Provided text —
----

Question

Help. Question will be in a attachment below. Medal will be rewarded.

Answer 1

Which way do you want to solve this? Trignometry or geometry?

Answer 2

geometry

Answer 3

Ok, let's assume that \( RT = x\), then \(RX=\frac{1}{2}x\) right?

Answer 4

Apply Pythagorean theorem, what will \(TX\) be based on x?

Answer 5

well...wouldn't it stay 6 or would it become a different number?

Answer 6

No. RX will be different

Answer 7

okay, I'm kinda confused, what would it make TX?

Answer 8

Ok. In the right triangle RTX, \(TX^2+RX^2=TR^2\Rightarrow TX^2=TR^2-RX^2=x^2-\large(\frac{1}{2}x) ^2 \normalsize =\large\frac{3}{4}\normalsize x^2\)

Answer 9

TX = 6 -> TX^2= 6^2 = 3/4 x^2

Answer 10

just wondering how do you get 3/4 x^2 from 6^2?

Answer 11

Do you get that \(TX^2= \large \frac{3}{4} \normalsize x^2\)?

Answer 12

yes

Answer 13

Ok. You are given that \(TX = 6\) right? Then what \(TX^2\)?

Answer 14

that would equal 36

Answer 15

Isn't it 36?

----

Things to do —
A. Answer these questions about the geometry thread:
(i) What does the asker say will be rewarded?
(ii) Which method does the asker pick, trigonometry or geometry?
(iii) What value is TX given?
B. Sum up the geometry thread in two sentences.
C. Please write the next post in the geometry thread, following on from its last post.
The entries after this point have no connection to the geometry thread.

Information —
----

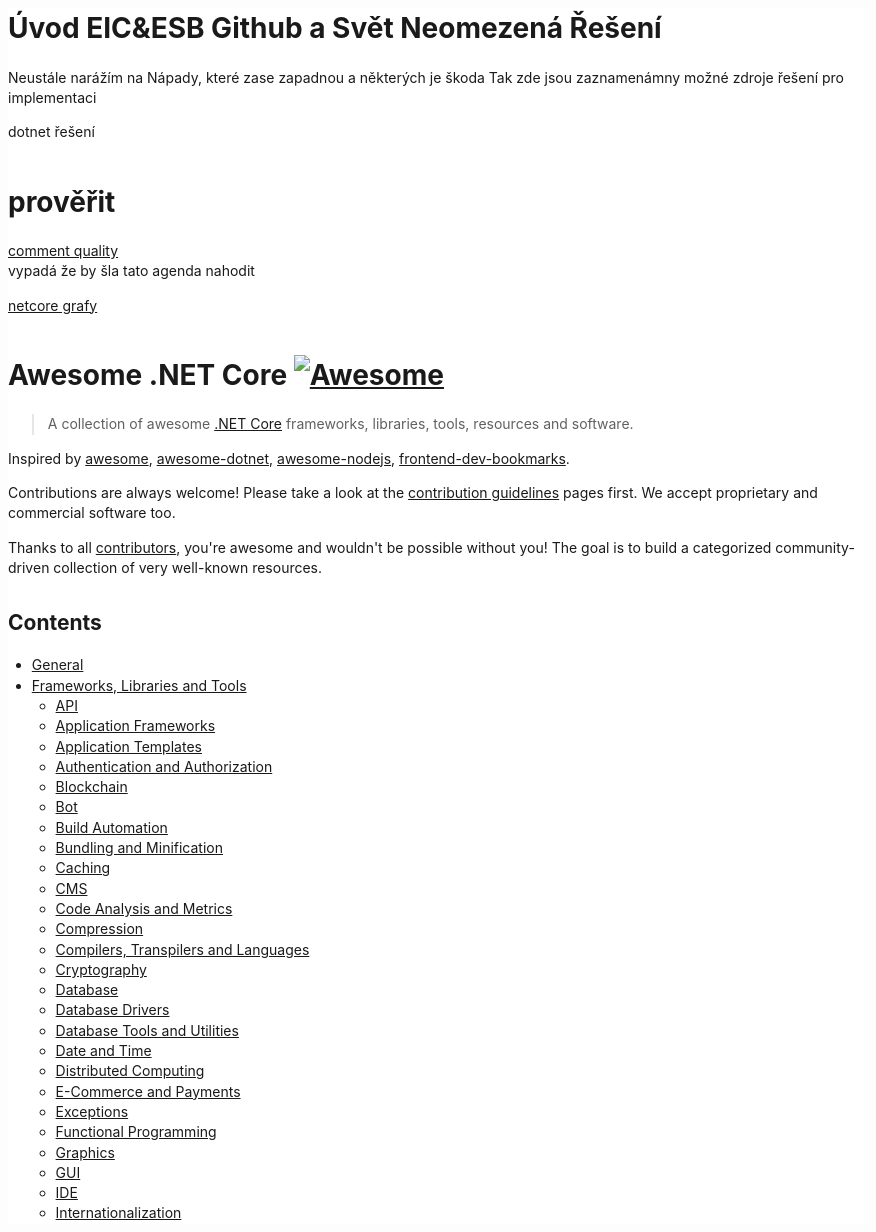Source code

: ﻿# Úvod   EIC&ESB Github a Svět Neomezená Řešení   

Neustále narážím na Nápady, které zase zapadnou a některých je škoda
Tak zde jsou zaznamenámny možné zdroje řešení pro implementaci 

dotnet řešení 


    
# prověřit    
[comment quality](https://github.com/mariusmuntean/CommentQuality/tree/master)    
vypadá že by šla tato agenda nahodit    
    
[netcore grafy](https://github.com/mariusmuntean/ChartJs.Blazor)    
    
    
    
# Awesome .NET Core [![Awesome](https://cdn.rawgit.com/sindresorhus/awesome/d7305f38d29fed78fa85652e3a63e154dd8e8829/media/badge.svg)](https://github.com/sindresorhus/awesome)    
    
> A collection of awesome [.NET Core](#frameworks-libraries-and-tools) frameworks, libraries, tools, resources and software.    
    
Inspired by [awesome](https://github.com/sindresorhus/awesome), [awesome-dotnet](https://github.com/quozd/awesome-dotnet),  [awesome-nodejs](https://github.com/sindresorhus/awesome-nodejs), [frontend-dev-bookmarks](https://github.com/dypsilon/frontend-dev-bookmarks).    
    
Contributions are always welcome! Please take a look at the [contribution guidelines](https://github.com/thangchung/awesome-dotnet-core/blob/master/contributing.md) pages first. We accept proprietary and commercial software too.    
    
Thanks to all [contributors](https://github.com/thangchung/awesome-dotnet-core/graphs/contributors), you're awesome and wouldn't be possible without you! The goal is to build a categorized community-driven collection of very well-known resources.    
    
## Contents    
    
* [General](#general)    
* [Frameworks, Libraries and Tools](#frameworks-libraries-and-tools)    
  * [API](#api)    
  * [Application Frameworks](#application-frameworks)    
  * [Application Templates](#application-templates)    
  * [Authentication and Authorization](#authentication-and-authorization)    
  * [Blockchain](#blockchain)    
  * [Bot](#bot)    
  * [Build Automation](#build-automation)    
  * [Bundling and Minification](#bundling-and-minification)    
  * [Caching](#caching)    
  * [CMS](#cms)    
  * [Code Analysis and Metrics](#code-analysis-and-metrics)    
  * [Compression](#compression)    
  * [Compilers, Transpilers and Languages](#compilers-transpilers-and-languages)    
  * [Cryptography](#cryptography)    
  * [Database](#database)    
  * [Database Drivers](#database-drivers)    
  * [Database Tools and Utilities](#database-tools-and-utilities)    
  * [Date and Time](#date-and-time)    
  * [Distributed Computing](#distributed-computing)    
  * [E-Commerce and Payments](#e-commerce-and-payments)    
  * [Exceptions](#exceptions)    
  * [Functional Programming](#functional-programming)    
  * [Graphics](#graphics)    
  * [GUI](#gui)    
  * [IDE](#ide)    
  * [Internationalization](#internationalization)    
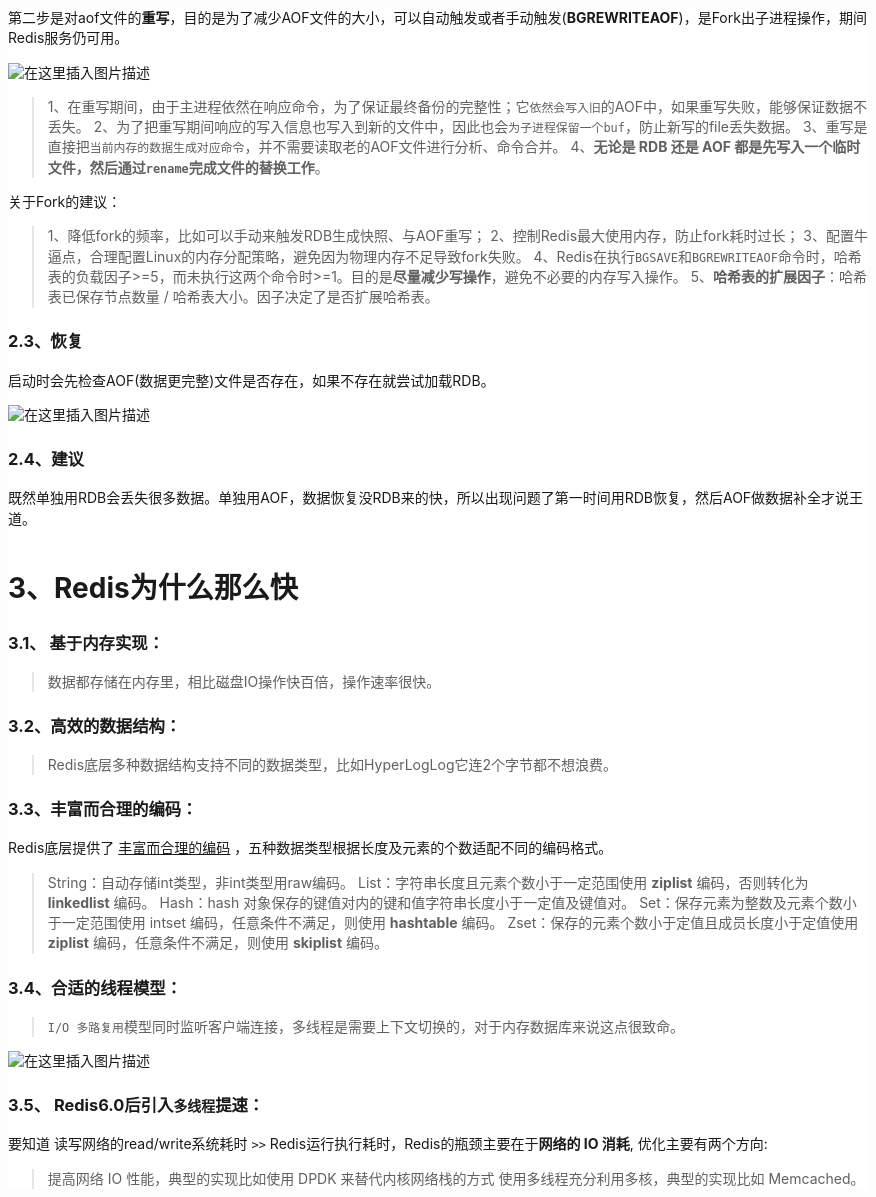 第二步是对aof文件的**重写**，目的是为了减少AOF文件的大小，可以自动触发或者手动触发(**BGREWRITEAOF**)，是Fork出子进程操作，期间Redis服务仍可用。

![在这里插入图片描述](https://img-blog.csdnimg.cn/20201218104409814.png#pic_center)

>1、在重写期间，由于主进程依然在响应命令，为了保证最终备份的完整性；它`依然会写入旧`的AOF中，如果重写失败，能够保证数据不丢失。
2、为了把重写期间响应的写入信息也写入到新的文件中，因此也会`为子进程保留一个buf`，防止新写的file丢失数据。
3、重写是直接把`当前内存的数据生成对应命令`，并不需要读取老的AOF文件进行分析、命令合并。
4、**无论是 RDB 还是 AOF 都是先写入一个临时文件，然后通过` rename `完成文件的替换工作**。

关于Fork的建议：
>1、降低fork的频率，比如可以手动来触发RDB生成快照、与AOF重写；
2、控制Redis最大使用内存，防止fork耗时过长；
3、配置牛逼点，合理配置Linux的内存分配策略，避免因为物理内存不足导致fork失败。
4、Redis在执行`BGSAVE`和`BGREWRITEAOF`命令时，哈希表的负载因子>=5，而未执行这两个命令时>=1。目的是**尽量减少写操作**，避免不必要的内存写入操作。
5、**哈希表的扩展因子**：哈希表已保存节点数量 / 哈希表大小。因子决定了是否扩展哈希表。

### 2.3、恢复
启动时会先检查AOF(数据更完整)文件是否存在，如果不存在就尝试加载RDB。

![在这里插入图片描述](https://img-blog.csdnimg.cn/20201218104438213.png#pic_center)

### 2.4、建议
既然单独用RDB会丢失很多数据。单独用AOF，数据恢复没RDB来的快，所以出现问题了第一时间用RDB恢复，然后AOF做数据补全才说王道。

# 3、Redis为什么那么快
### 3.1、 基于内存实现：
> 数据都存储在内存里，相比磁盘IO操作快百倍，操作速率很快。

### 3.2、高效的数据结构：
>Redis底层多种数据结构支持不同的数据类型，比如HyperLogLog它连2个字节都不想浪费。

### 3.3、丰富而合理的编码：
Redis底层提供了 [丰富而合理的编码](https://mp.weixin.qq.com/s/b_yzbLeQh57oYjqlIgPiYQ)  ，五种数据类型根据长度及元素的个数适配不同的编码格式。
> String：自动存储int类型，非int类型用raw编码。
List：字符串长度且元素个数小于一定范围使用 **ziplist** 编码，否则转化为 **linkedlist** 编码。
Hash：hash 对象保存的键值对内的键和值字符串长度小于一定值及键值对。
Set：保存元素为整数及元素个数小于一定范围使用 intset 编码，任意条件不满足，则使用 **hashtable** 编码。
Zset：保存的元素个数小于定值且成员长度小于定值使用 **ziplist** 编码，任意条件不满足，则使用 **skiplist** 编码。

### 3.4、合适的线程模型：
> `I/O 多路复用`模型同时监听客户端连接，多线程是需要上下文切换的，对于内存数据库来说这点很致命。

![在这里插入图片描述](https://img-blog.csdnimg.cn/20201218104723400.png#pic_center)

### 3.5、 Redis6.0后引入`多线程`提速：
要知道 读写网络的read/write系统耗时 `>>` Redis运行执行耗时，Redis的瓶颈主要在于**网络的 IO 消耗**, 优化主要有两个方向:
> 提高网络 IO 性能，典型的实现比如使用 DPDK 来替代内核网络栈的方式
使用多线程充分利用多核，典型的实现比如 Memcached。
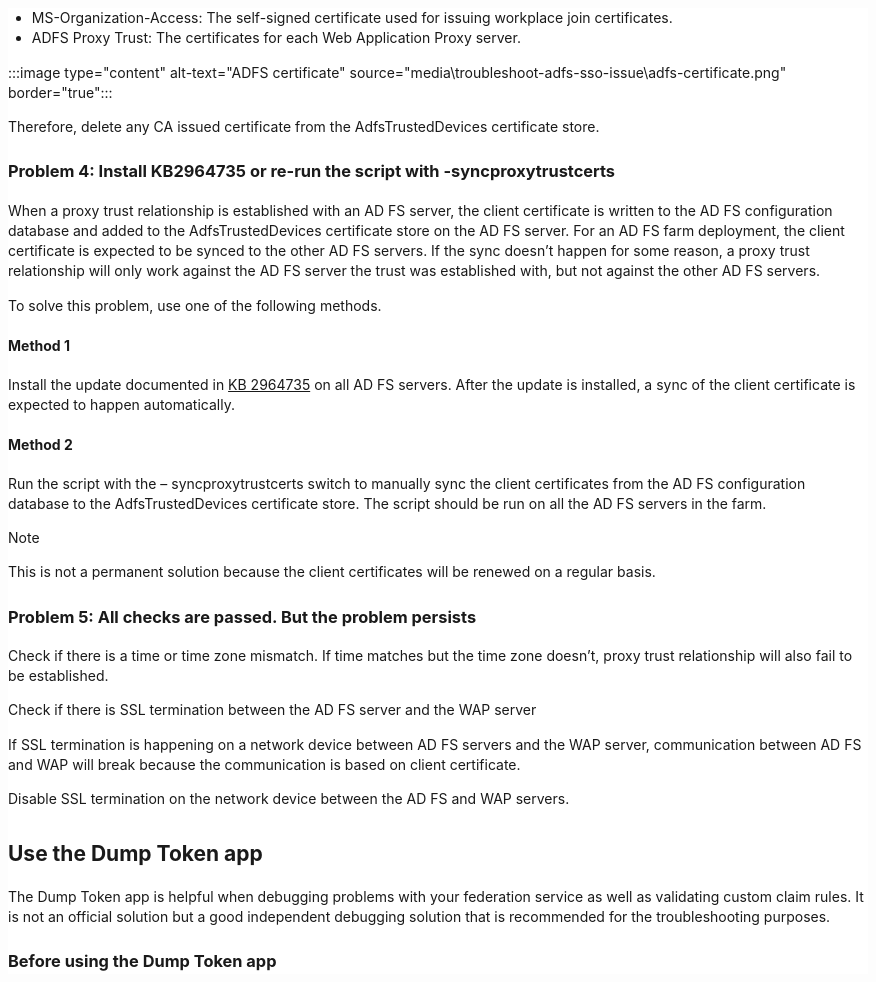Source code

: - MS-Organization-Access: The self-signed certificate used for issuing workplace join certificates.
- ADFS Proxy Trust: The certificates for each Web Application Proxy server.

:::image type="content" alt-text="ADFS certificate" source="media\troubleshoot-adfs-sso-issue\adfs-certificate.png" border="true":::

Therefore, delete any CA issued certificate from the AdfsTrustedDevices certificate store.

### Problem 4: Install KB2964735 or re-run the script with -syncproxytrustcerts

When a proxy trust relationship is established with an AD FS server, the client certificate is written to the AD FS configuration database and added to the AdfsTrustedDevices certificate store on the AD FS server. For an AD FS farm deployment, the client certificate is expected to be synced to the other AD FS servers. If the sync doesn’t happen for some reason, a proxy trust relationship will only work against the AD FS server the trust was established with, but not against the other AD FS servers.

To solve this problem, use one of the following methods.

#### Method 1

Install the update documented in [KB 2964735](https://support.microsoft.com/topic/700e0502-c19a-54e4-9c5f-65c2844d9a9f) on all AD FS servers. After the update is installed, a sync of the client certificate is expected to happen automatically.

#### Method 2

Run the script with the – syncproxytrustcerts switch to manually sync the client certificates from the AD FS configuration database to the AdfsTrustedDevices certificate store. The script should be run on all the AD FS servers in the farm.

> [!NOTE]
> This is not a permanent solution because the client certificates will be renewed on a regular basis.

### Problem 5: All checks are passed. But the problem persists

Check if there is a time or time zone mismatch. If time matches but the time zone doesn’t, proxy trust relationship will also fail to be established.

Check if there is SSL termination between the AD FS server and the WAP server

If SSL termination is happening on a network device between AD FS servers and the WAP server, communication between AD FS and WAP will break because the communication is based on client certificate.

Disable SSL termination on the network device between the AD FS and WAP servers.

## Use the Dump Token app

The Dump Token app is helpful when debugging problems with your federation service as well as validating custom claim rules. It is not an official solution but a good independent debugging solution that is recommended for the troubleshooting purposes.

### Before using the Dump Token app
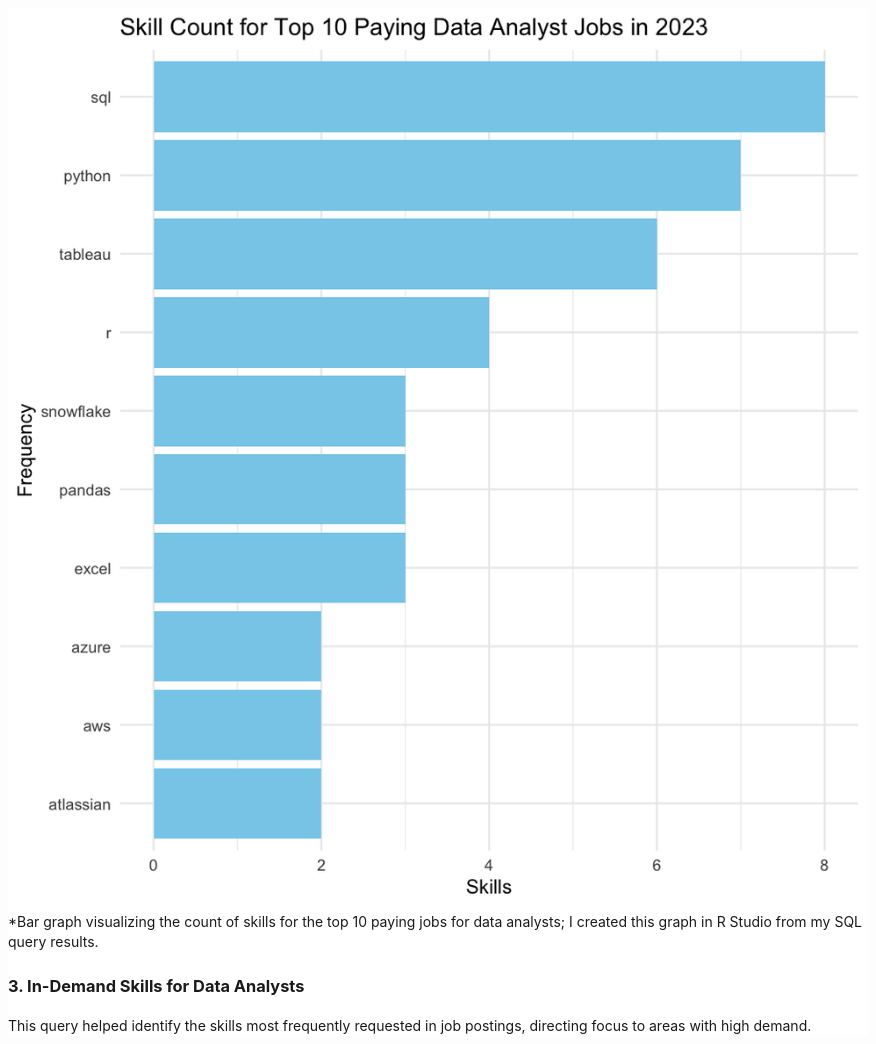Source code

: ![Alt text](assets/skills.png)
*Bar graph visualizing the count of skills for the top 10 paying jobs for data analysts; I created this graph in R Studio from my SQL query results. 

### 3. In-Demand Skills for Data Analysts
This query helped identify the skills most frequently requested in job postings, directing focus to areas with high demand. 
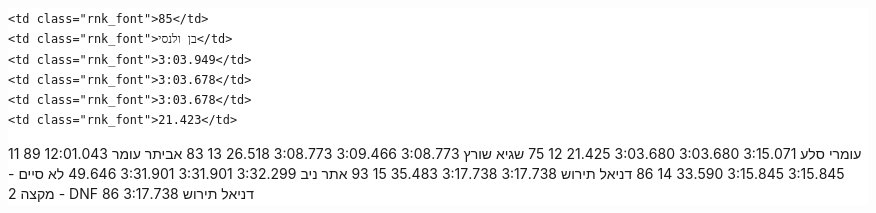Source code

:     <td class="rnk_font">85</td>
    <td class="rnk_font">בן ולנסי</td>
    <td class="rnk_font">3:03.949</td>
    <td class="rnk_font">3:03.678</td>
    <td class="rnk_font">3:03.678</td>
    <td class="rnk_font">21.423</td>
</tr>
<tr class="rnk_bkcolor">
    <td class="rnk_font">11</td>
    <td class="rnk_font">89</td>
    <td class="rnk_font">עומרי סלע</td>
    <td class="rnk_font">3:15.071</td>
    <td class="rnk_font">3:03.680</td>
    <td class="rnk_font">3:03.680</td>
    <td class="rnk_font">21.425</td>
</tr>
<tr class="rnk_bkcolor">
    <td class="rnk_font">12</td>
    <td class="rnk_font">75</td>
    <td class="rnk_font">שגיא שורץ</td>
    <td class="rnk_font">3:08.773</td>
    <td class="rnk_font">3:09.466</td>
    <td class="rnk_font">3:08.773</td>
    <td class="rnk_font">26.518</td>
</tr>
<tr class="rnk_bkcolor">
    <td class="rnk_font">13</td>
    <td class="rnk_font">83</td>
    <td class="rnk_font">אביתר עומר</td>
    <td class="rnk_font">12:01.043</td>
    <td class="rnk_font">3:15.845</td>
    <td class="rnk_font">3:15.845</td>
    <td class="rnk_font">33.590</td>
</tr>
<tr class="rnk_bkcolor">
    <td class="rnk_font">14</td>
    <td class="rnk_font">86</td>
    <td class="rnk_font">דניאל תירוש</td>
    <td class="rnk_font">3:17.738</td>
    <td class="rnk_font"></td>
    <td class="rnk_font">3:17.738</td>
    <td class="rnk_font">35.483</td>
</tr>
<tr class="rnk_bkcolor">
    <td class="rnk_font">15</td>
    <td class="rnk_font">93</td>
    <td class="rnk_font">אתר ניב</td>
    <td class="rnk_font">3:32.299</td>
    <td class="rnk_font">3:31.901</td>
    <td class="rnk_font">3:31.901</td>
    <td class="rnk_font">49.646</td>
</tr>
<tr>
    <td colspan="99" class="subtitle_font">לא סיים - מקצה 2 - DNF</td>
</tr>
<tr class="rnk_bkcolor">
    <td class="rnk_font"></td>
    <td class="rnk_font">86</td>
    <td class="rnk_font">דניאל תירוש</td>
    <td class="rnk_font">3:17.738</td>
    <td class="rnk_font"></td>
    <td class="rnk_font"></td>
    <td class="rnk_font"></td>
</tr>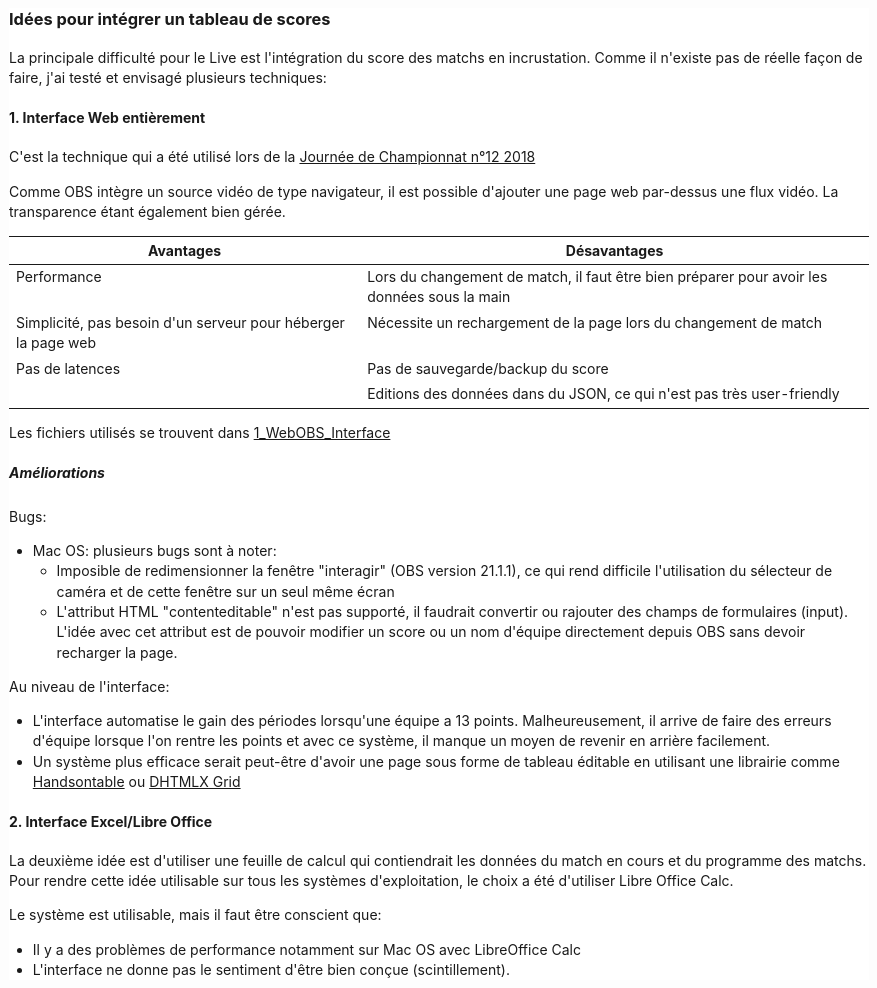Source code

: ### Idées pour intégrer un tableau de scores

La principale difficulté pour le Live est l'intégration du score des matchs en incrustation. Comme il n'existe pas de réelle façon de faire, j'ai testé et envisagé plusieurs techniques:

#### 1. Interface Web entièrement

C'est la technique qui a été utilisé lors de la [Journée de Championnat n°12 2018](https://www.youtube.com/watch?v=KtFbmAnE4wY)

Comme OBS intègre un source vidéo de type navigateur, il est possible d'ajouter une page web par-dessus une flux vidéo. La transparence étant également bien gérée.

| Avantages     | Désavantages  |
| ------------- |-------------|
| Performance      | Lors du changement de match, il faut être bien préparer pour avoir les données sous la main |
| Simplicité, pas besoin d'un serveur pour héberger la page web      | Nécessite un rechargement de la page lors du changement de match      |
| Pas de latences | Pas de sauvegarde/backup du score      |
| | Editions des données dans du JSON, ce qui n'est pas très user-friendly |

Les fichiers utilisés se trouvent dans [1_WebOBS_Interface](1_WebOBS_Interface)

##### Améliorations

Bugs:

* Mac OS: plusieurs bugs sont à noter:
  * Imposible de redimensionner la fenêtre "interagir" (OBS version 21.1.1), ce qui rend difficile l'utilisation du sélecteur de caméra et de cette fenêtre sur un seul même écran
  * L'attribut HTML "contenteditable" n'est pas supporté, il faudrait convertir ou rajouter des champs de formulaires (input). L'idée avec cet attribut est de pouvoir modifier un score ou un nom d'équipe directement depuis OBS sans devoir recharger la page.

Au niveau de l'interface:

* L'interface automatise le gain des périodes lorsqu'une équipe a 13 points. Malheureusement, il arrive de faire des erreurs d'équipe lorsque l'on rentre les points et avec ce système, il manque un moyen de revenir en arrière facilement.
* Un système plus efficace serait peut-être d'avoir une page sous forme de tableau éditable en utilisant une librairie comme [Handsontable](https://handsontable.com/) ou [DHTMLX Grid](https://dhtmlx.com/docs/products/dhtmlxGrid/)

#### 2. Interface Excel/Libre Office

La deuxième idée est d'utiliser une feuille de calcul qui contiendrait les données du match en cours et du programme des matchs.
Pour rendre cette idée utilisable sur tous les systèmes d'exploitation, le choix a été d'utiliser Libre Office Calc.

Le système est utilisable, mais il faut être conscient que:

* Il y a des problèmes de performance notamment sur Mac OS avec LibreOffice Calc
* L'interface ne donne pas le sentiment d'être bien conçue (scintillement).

----

Results for the exercise —
A.
(i) A medal.
(ii) Geometry.
(iii) 6.

B. An asker posts a question in an attachment, offers a medal, and chooses to solve it with geometry. A helper sets RT = x and RX = ½x and applies the Pythagorean theorem to right triangle RTX to get TX² = ¾x², and with TX given as 6, the asker finds that TX² equals 36.

C.
Answer 16

yeah

Answer 17

So \(TX^2= \large \frac {3}{4} \normalsize x^2\) and \(TX^2=36\). Can you solve for x?

Answer 18

ok

Answer 19

So \(x\) is the side TR. And \(RX= \large \frac{1}{2} \normalsize x\), the \(RX\) is ...

Answer 20

18

Answer 21

No. \(\large \frac{3}{4} \normalsize x^2 =36\Longrightarrow x^2=48 \Longrightarrow x =\sqrt{48}=4\sqrt3 \)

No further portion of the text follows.